The use of electronic packaging having spacer elements (e.g., solder balls) is well known in the art with various examples shown and defined in U.S. Pat. No. 5,519,936 (Andros et al), U.S. Pat. No. 5,435,732 (Angulas et al), U.S. Pat. No. 5,170,931 (Desai et al) and U.S. Pat. No. 5,159,535 (Desai et al), all of which are assigned to the same assignee as the instant invention. These patents are thus incorporated herein by reference.
One particular type of electronic package, as shown in the above four patents, for example, is one which utilizes a thin, flexible circuitized substrate as part thereof. Such a substrate typically includes a thin dielectric layer (e.g., polyimide) having one or more circuit layers (e.g., copper) thereon. As shown in the first two patents above, two conductive layers (which may comprise the signal, power and/or ground layer for the package), if used, may be electrically coupled by what are known in the art as plated-through-holes (pths). Such holes in the dielectric layer include a conductive material (e.g., copper) thereon. Such holes are not necessary, of course, should only a single conductive layer be used. Understandably, the greater the number of conductive layers, the greater the functional capability of the resulting package.
It will be understood from the following that the invention is particularly adapted to electronic packaging of the aforementioned type which include either a thin, flexible circuitized substrate or one of greater thickness such as those comprised of ceramic or the well known fiberglass-reinforced epoxy material known as FR4. Such substrates are typically of considerably greater thicknesses than those of the flexible circuitry type.
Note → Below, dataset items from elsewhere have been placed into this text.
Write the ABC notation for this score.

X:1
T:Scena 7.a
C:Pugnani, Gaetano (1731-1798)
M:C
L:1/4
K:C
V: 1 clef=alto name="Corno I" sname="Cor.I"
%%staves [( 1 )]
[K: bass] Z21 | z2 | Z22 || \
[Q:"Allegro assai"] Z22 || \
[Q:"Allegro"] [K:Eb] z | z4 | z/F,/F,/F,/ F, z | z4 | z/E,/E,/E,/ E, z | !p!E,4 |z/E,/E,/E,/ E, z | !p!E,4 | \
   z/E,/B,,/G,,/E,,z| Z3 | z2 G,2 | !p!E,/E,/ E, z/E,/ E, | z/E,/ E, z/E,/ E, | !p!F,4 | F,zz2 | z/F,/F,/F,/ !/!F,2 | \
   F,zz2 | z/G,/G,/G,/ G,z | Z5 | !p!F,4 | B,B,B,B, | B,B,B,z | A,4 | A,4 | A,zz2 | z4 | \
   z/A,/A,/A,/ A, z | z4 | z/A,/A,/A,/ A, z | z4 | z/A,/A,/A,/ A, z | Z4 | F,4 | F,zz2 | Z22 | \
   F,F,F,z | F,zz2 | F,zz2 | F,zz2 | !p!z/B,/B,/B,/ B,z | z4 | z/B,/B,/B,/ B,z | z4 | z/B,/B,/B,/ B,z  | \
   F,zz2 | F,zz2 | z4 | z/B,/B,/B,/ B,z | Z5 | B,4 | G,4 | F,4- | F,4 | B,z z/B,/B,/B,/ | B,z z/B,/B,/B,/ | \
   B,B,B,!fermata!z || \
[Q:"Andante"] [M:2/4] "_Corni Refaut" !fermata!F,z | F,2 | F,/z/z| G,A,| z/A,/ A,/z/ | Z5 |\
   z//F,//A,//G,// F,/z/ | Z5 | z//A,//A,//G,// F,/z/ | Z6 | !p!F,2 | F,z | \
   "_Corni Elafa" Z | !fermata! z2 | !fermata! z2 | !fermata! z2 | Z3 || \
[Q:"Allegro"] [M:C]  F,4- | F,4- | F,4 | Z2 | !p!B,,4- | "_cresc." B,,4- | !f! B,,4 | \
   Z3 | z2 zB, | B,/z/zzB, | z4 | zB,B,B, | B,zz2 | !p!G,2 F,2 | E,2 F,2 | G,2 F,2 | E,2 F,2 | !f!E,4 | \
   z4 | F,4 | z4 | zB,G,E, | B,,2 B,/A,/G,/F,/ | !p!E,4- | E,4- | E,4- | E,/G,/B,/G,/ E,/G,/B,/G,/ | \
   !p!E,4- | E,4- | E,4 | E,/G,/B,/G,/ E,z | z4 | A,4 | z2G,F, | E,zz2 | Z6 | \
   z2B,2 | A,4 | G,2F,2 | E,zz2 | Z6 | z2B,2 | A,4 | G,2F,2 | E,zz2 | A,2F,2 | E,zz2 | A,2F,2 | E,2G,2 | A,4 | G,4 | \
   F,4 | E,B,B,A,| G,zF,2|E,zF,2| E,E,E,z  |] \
By way of example, an FR4 substrate (better known as a printed circuit or wiring board) may possess a thickness of about 0.030 inch while a corresponding thin flexible substrate having a thin polyimide dielectric layer and two external conductive layers (e.g., copper) may have a typical thickness of about 0.005 inch to about 0.010 inch. A ceramic substrate having one or more layers of circuitry on an upper surface thereof may possess a thickness of about 0.060 to about 0.080 inch.
The invention as defined herein provides a new and unique method for assembly of such packages and particularly for positioning and securing the very small spacers (preferably solder balls) on and to the package, respectively, so that it can then be electrically coupled to yet another packaging structure as part of an overall larger processing system. The spacers as defined herein are of extremely small size, typically being substantially spherical in shape and having a diameter as small as 0.030 inch and perhaps even smaller. Clearly, the precise positioning and coupling of several of such elements successfully to a circuitized substrate having several conductive sites thereon designed to be coupled to said elements is a major engineering challenge. It is further understood that by the term spacer is meant any electrically conductive element, including for example, solid metal (e.g., copper) balls, as well as solder balls of known solder alloys (e.g., 63:37 tin:lead, wherein the tin comprises approximately sixty-three percent of the total alloy volume) that, when coupled to an underlying substrate, will serve to space the substrate on which these are originally located at a spaced location from the initial substrate. Both substrates may thus be substantially parallel to one another if substantially equal quantity spacers are utilized.
There are various techniques for handling conductive spacer elements for use in electronic packages, particularly where the spacers are solder balls or the like. In U.S. Pat. No. 4,830,264 (Bitaillou et al), for example, solder preforms are located on flux atop individual through holes such that the resulting reflow operation causes the solder to enter the holes to thereby form solder terminals. In U.S. Pat. No. 4,871,110 (Fukasawa et al), an aligning plate is used in combination with suction to "attract solder balls into . . . through-holes". In U.S. Pat. No. 5,118,027 (Braun et al), solder paste is applied to solder balls in an alignment boat prior to positioning the combined paste-ball structures on a receiving substrate. In U.S. Pat. No. 5,159,171, a laser beam is used to reach solder reflow temperatures for solder elements on a circuit pattern. Unreflowed solder is then removed. In U.S. Pat. No. 5,324,569 (Nagesh et al), a stencil is used to position a plurality of solder balls onto a carrier or substrate, while in U.S. Pat. No. 5,439,162 (George et al), solder balls having flux deposited thereon are coupled to underlying conductive pads of a suitable substrate.
It is believed that a method for precisely aligning and positioning a plurality of extremely small conductive spacers onto associated conductor pads of a substrate which can be accomplished in a relatively easy manner while using structures of relatively simple yet effective construction would represent a significant advancement over the known art, including particularly the methods described in the foregoing six patents mentioned immediately above. It is further believed that a carrier for receiving and holding such spacers in a substantially fixed pattern relatively to one another to thus enable relatively facile connection to a receiving circuitized substrate would also constitute a significant art advancement.